When we talk about the Transaction Locking And Isolation In JDBC, following are the issues we need to address when to concurrent transactions are taking place :

1. Dirty read : This happens when uncommitted data is read.Typical example is :

a. Transaction 1 inserts a row into a table.

b.Transaction 2 reads the new row.

c.Transaction 1 rolls back.

2. Non-repeatable read : This happens when data reads from the same table for the same row are not same.Typical example is

a. Transaction 1 reads a row.

b. Transaction 2 updates the row.

c. Transaction 1 reads the same row a second time and gets a different  results.

 

3. Phantom Read : This occurs due to appearing of new records when same query is run at different times.Typical example is :

a. Transaction 1 reads all rows that satisfy a WHERE clause.

b. Transaction 2 inserts additional rows that satisfies the WHERE clause.

c.
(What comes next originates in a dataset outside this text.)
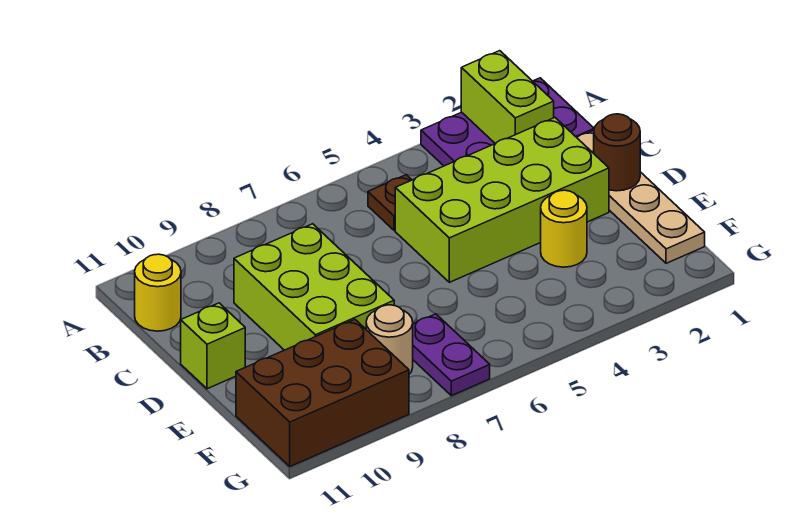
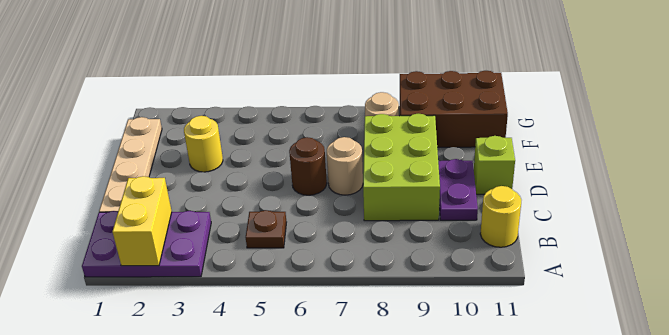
lime 1x2 brick [461,51,554,144] -> yellow 1x2 brick [112,176,172,266]
lime 2x4 brick [395,118,609,282] -> none
brown 1x1 round brick [594,114,640,191] -> brown 1x1 round brick moved to [289,137,327,195]
none -> tan 1x1 round brick [327,137,363,195]
purple 1x2 plate [413,314,490,396] -> purple 1x2 plate moved to [438,159,478,220]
Transaction 1 executes  the WHERE condition and picks up the additional row.

There are different transaction isolation levels used from JDBC coding to address these issues.The function to set isolation level is :

 

con.setTranscationIsolationLevel(intvalue);

Different integer values can be provided as follows :

0 – JDBC_TRANSACTION_NONE
1 – JDBC_TRANSACTION_READ_UNCOMMITTED
2 – JDBC_TRANSACTION_READ_COMMITTED
4 – JDBC_TRANSACTION_REPEATABLE_READ
8 – JDBC_TRANSACTION_SERIALIZABLE

Once we set the isolation levels using the above function,we can address the issues of transaction level in JDBC connection.As the isolation     level increases it gets stricter and lower level problems are also addressed.If we have set the value to 8 ,the isolation level with value lesser than 8 ,ie. 0,1,2,4, are also taken  care of.